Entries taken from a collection
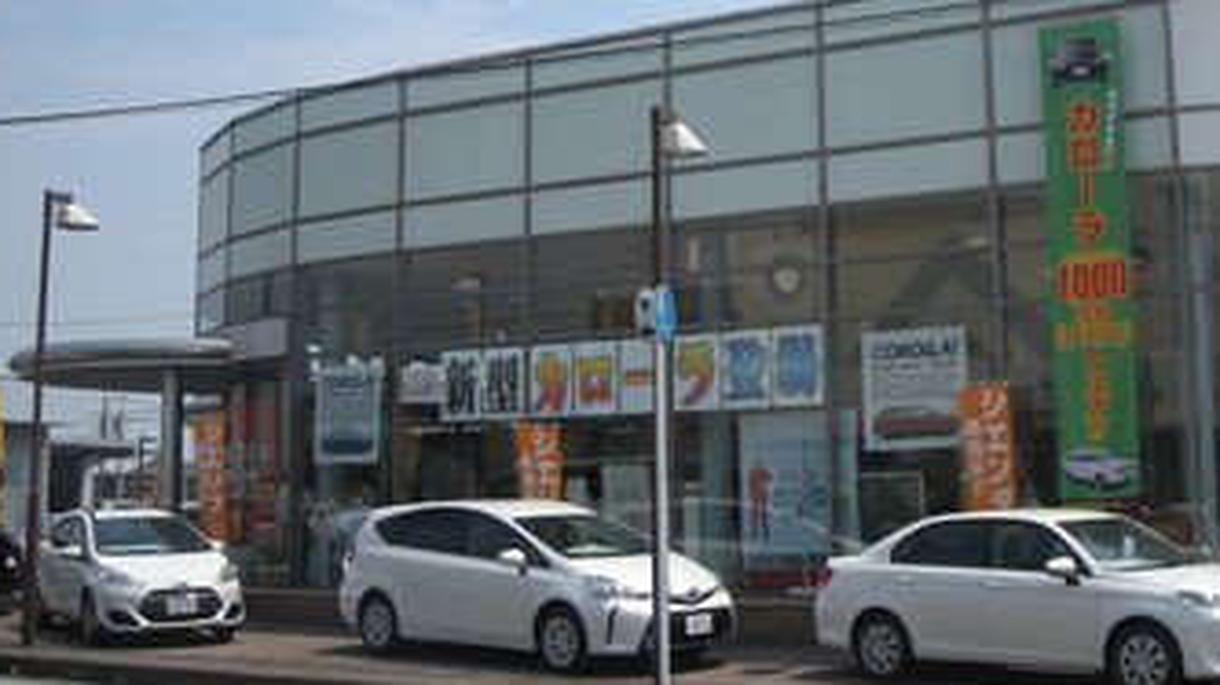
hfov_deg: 37.8
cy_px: 132
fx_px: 1779
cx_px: 714
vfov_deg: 21.5
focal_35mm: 55
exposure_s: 1/427
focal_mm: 5.7
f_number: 5.7
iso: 64
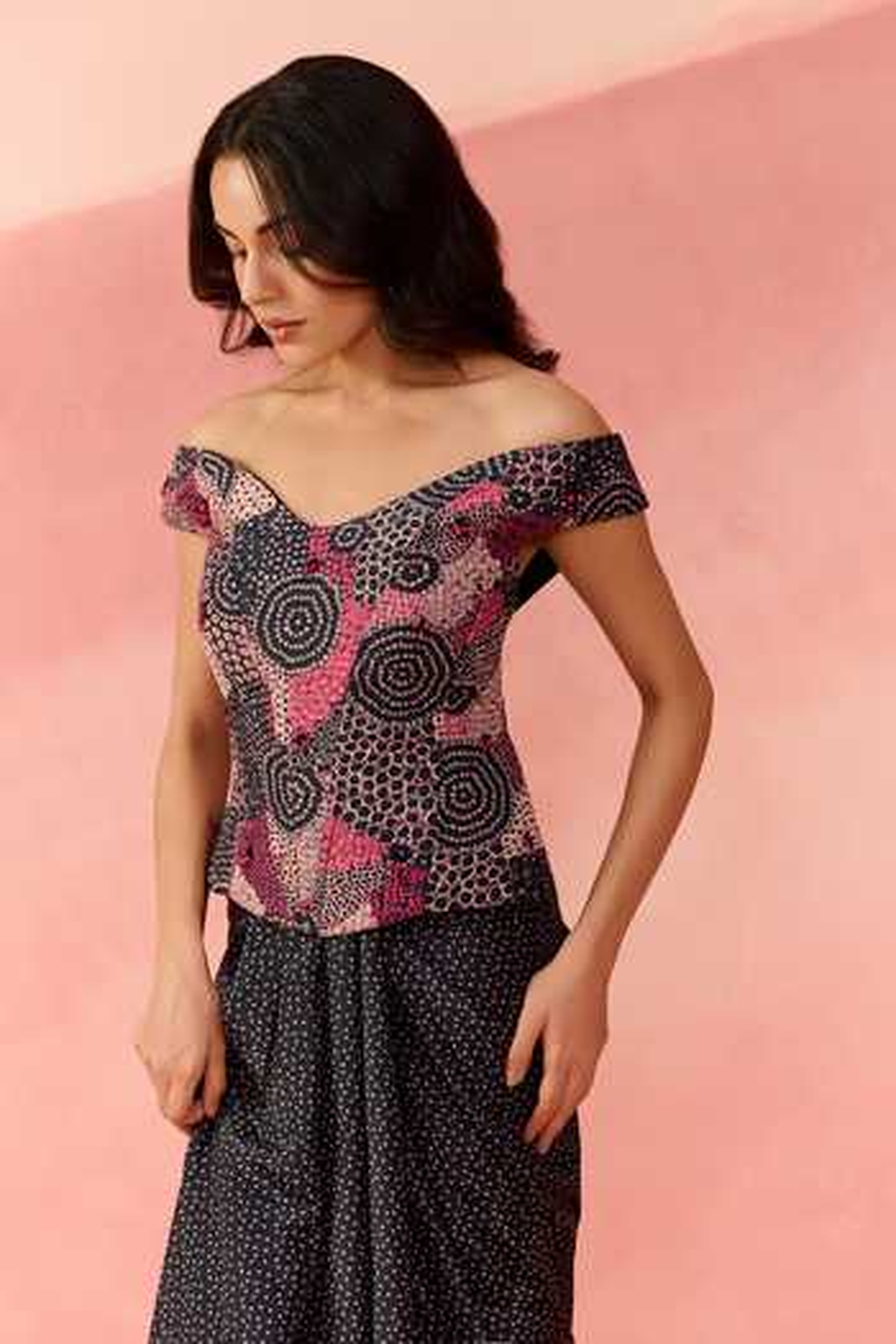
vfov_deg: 27.0
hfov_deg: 18.2
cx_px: 448
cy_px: 672
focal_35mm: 75
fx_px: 2800
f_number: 4
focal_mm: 75
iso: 250
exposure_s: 1/160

Assigned task: Copy the lines of the records, beginning where the line containing "focal_mm: 5.7" appears and continuing through the final line, exactly and with no pictures.

Answer box:
focal_mm: 5.7
f_number: 5.7
iso: 64
vfov_deg: 27.0
hfov_deg: 18.2
cx_px: 448
cy_px: 672
focal_35mm: 75
fx_px: 2800
f_number: 4
focal_mm: 75
iso: 250
exposure_s: 1/160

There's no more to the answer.